GIVEN TEXT:
◇ ◇ ◇ ◇ ◇ ◇ ◇

# 131. Palindrome Partitioning
Given a string s, partition s such that every substring of the partition is a palindrome.
Return all possible palindrome partitioning of s.
Example:
Input: "aab"
Output:
[
["aa","b"],
["a","a","b"]
]
# Solution
Approach 1: Recursion.
Approach 2: DP.
# Code (Python)
Approach 1:
class Solution:
def partition(self, s):
"""
:type s: str
:rtype: List[List[str]]
"""
memory = {}
return self._partition(s, memory)
def _partition(self, s, memory):
if len(s) == 1:
return [[s]]
if s in memory:
return memory[s]
result = []
for i in range(1, len(s)):
if self._is_palindrome(s[:i]):
for part in self._partition(s[i:], memory):
result.append([s[:i]] + part)
if self._is_palindrome(s):
result.append([s])

◇ ◇ ◇ ◇ ◇ ◇ ◇

MATERIAL PROVIDED:
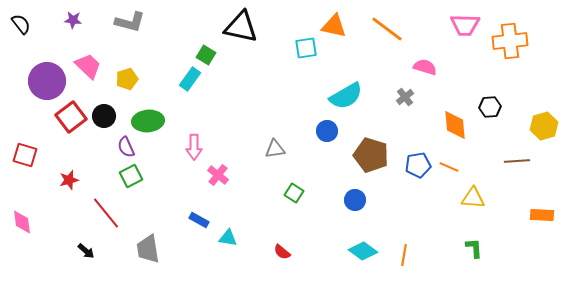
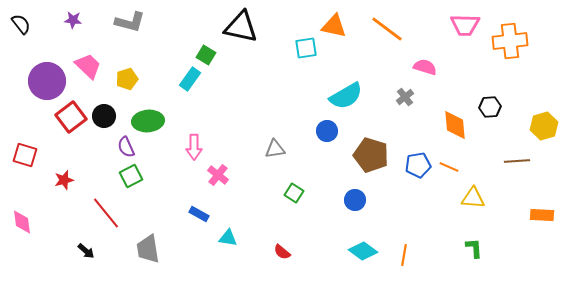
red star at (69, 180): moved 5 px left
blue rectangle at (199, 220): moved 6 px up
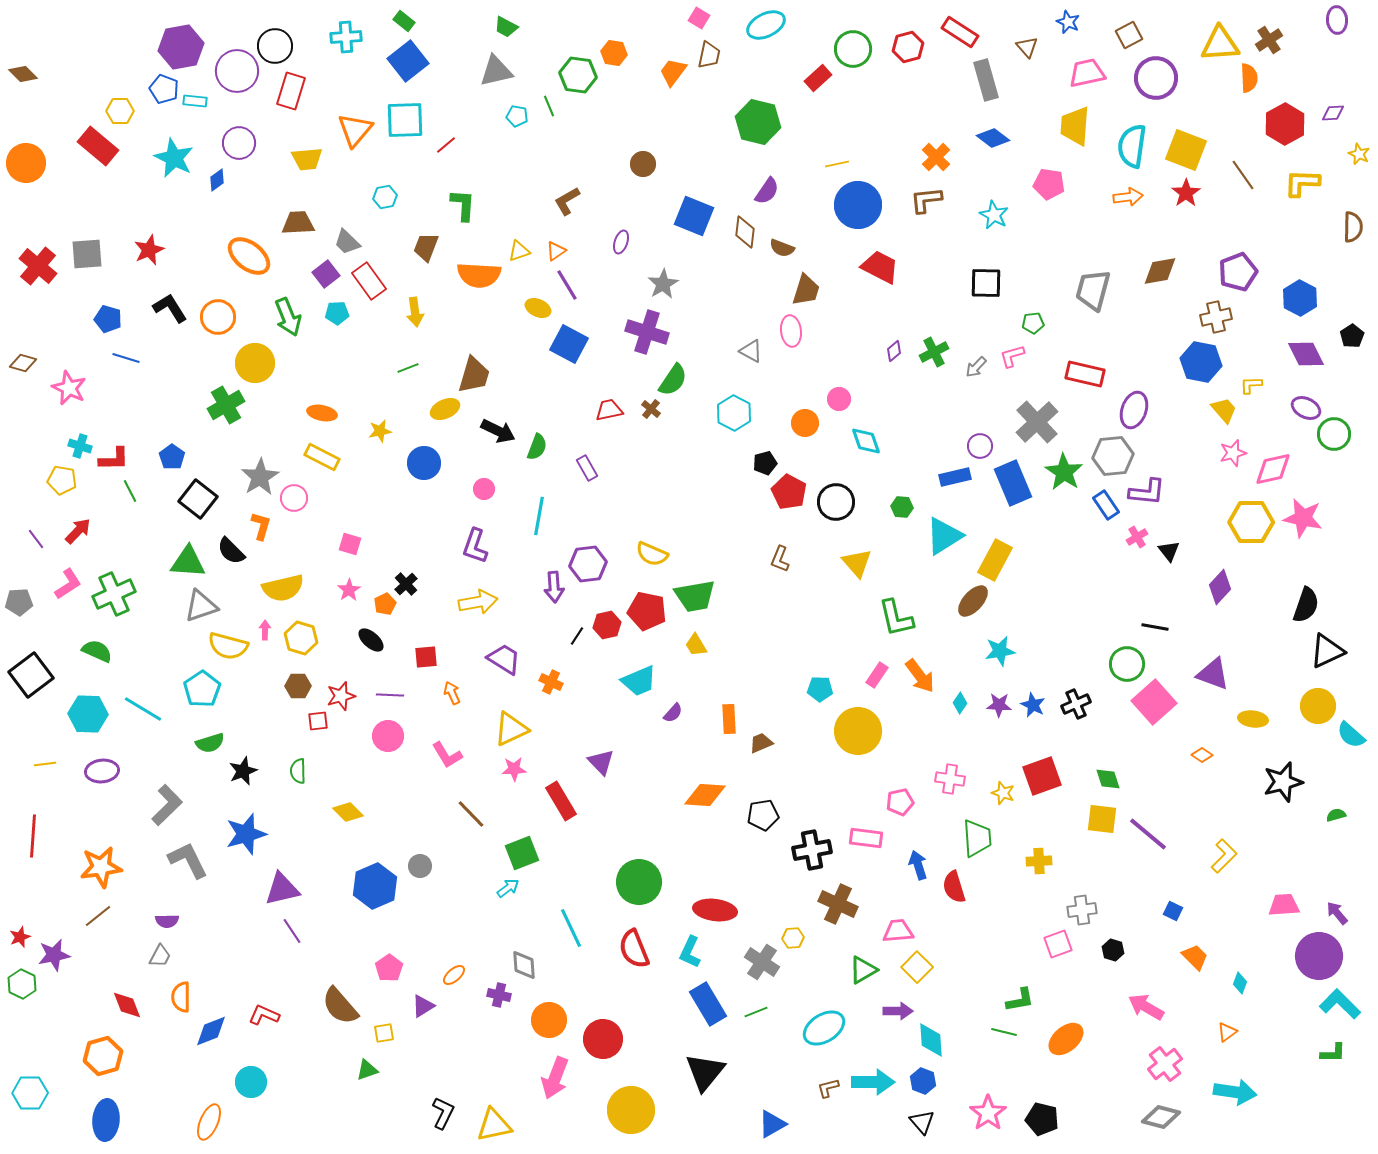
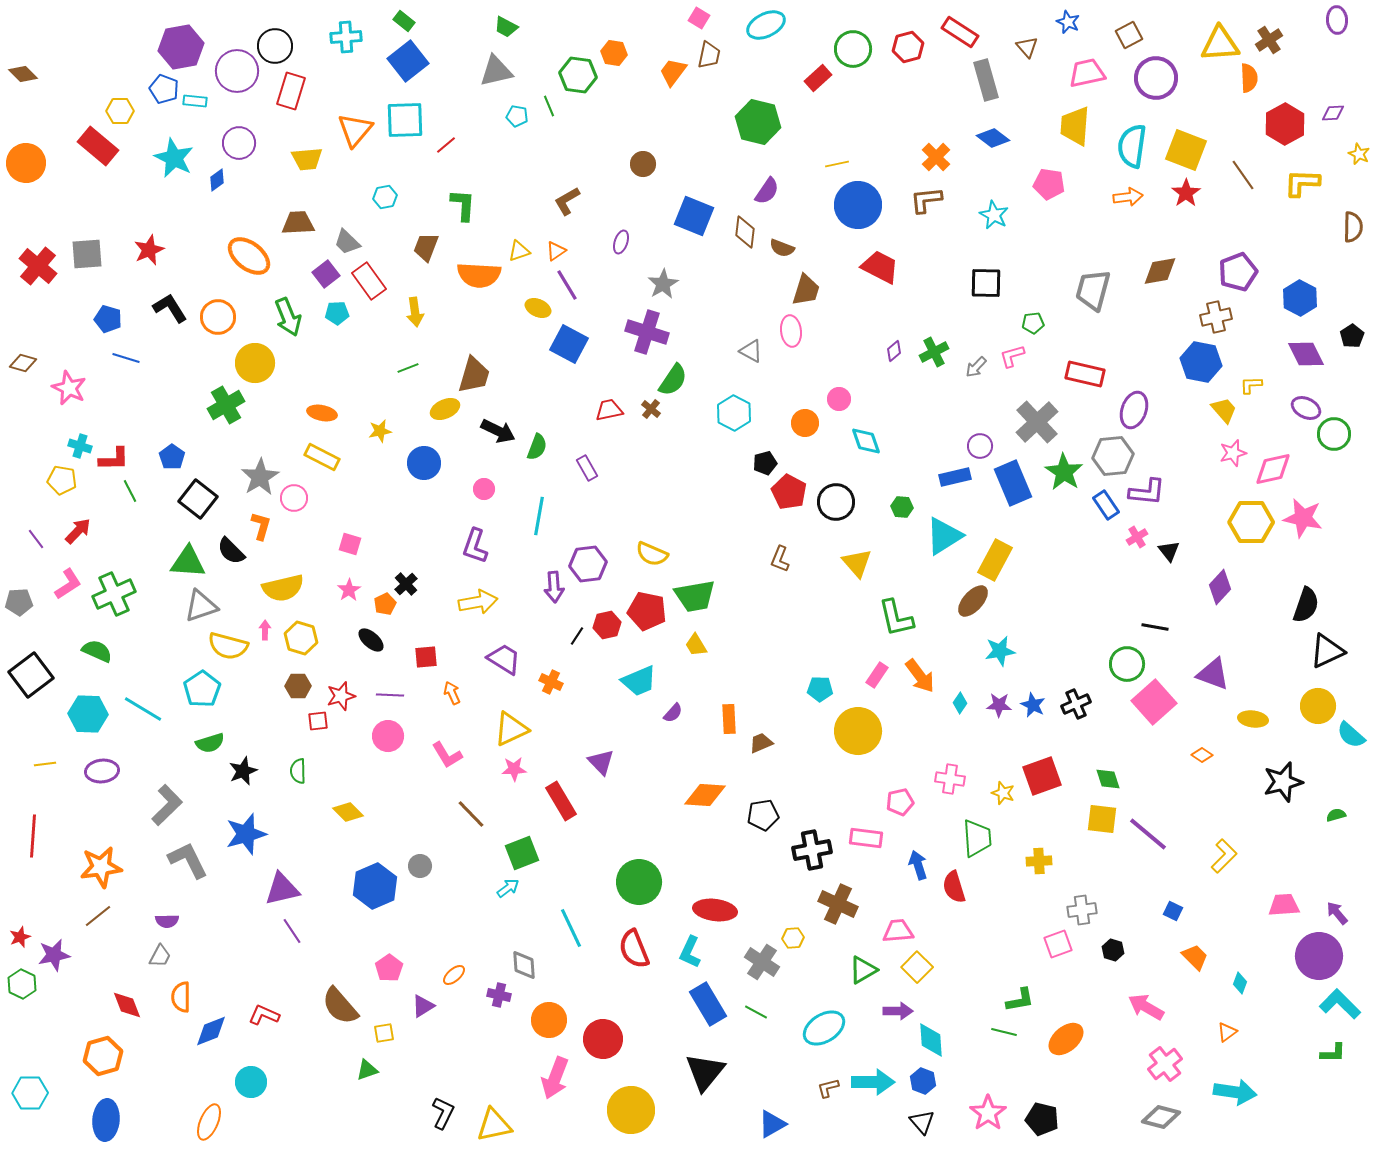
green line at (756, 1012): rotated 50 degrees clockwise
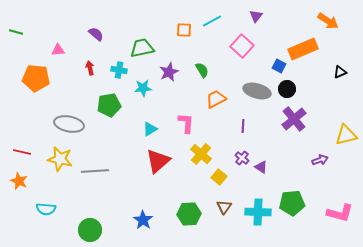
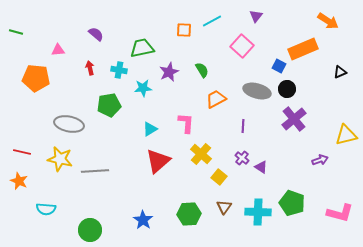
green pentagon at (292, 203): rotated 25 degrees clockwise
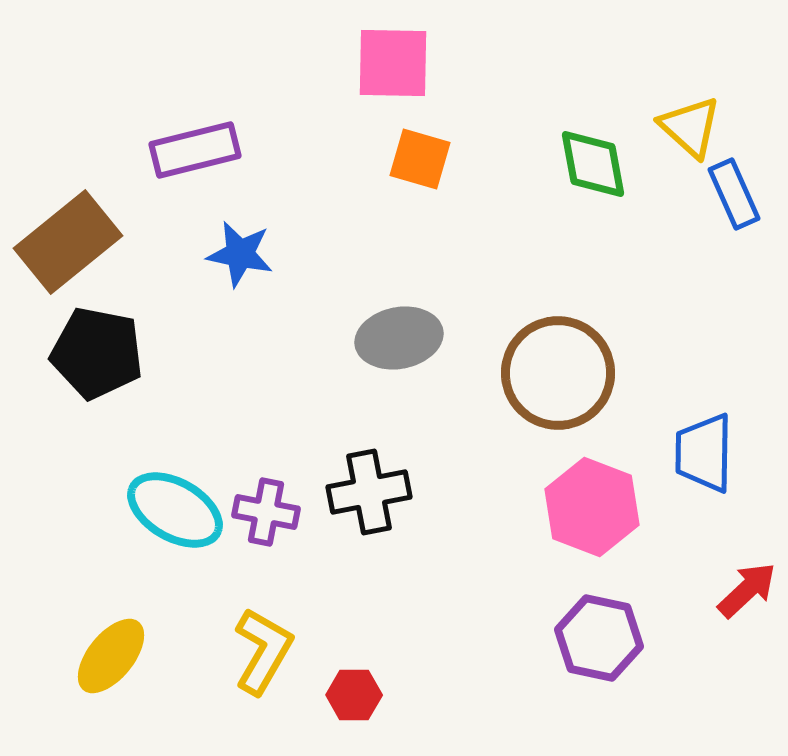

◇ ◇ ◇ ◇ ◇ ◇ ◇

GOAL A: Sum up the palindrome partitioning text in two sentences.
GOAL B: Write out part of the palindrome partitioning text word for word: begin at the words that have "# 131. Palindrome" and stop after "partitioning of s.".
The data is separate from the text and stands apart from it.

FULL RESPONSE A: The text asks for a string to be split so that every piece is a palindrome, and for all such splits to be returned; its example input "aab" gives ["aa","b"] and ["a","a","b"]. It names two approaches, recursion and DP, and gives Python code for the first, which checks a memory dictionary before recursing on the rest of the string.

FULL RESPONSE B:
# 131. Palindrome Partitioning
Given a string s, partition s such that every substring of the partition is a palindrome.
Return all possible palindrome partitioning of s.